__WORK TO BE COMPLETED__
Take the data that follows and retype it word for word.

Dataset entries
───
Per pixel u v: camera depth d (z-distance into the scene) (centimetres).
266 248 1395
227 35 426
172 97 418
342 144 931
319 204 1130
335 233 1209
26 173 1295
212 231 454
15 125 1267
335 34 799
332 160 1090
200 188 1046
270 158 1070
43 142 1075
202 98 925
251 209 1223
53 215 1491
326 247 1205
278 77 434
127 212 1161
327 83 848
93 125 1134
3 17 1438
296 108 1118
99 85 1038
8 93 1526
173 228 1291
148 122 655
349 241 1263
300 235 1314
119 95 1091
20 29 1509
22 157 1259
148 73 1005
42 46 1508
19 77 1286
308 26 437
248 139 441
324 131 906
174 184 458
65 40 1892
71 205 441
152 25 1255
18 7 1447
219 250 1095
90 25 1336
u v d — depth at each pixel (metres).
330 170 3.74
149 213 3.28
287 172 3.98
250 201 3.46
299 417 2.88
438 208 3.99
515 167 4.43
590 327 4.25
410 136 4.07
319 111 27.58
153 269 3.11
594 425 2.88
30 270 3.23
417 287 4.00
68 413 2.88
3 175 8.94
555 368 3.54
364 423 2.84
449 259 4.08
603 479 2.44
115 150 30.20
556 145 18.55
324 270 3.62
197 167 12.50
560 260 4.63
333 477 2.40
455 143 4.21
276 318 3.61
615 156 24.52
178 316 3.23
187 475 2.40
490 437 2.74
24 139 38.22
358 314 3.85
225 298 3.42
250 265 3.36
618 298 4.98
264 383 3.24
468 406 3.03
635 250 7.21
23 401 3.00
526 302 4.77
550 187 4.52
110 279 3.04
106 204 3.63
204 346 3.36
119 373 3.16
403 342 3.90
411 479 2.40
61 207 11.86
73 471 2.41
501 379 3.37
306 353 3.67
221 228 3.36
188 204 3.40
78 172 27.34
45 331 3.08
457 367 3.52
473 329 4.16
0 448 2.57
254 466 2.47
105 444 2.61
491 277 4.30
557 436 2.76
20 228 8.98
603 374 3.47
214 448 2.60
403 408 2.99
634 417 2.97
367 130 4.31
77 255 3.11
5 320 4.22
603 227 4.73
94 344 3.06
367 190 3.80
───
__EXERCISE SOLUTION__
Per pixel u v: camera depth d (z-distance into the scene) (centimetres).
266 248 1395
227 35 426
172 97 418
342 144 931
319 204 1130
335 233 1209
26 173 1295
212 231 454
15 125 1267
335 34 799
332 160 1090
200 188 1046
270 158 1070
43 142 1075
202 98 925
251 209 1223
53 215 1491
326 247 1205
278 77 434
127 212 1161
327 83 848
93 125 1134
3 17 1438
296 108 1118
99 85 1038
8 93 1526
173 228 1291
148 122 655
349 241 1263
300 235 1314
119 95 1091
20 29 1509
22 157 1259
148 73 1005
42 46 1508
19 77 1286
308 26 437
248 139 441
324 131 906
174 184 458
65 40 1892
71 205 441
152 25 1255
18 7 1447
219 250 1095
90 25 1336
u v d — depth at each pixel (metres).
330 170 3.74
149 213 3.28
287 172 3.98
250 201 3.46
299 417 2.88
438 208 3.99
515 167 4.43
590 327 4.25
410 136 4.07
319 111 27.58
153 269 3.11
594 425 2.88
30 270 3.23
417 287 4.00
68 413 2.88
3 175 8.94
555 368 3.54
364 423 2.84
449 259 4.08
603 479 2.44
115 150 30.20
556 145 18.55
324 270 3.62
197 167 12.50
560 260 4.63
333 477 2.40
455 143 4.21
276 318 3.61
615 156 24.52
178 316 3.23
187 475 2.40
490 437 2.74
24 139 38.22
358 314 3.85
225 298 3.42
250 265 3.36
618 298 4.98
264 383 3.24
468 406 3.03
635 250 7.21
23 401 3.00
526 302 4.77
550 187 4.52
110 279 3.04
106 204 3.63
204 346 3.36
119 373 3.16
403 342 3.90
411 479 2.40
61 207 11.86
73 471 2.41
501 379 3.37
306 353 3.67
221 228 3.36
188 204 3.40
78 172 27.34
45 331 3.08
457 367 3.52
473 329 4.16
0 448 2.57
254 466 2.47
105 444 2.61
491 277 4.30
557 436 2.76
20 228 8.98
603 374 3.47
214 448 2.60
403 408 2.99
634 417 2.97
367 130 4.31
77 255 3.11
5 320 4.22
603 227 4.73
94 344 3.06
367 190 3.80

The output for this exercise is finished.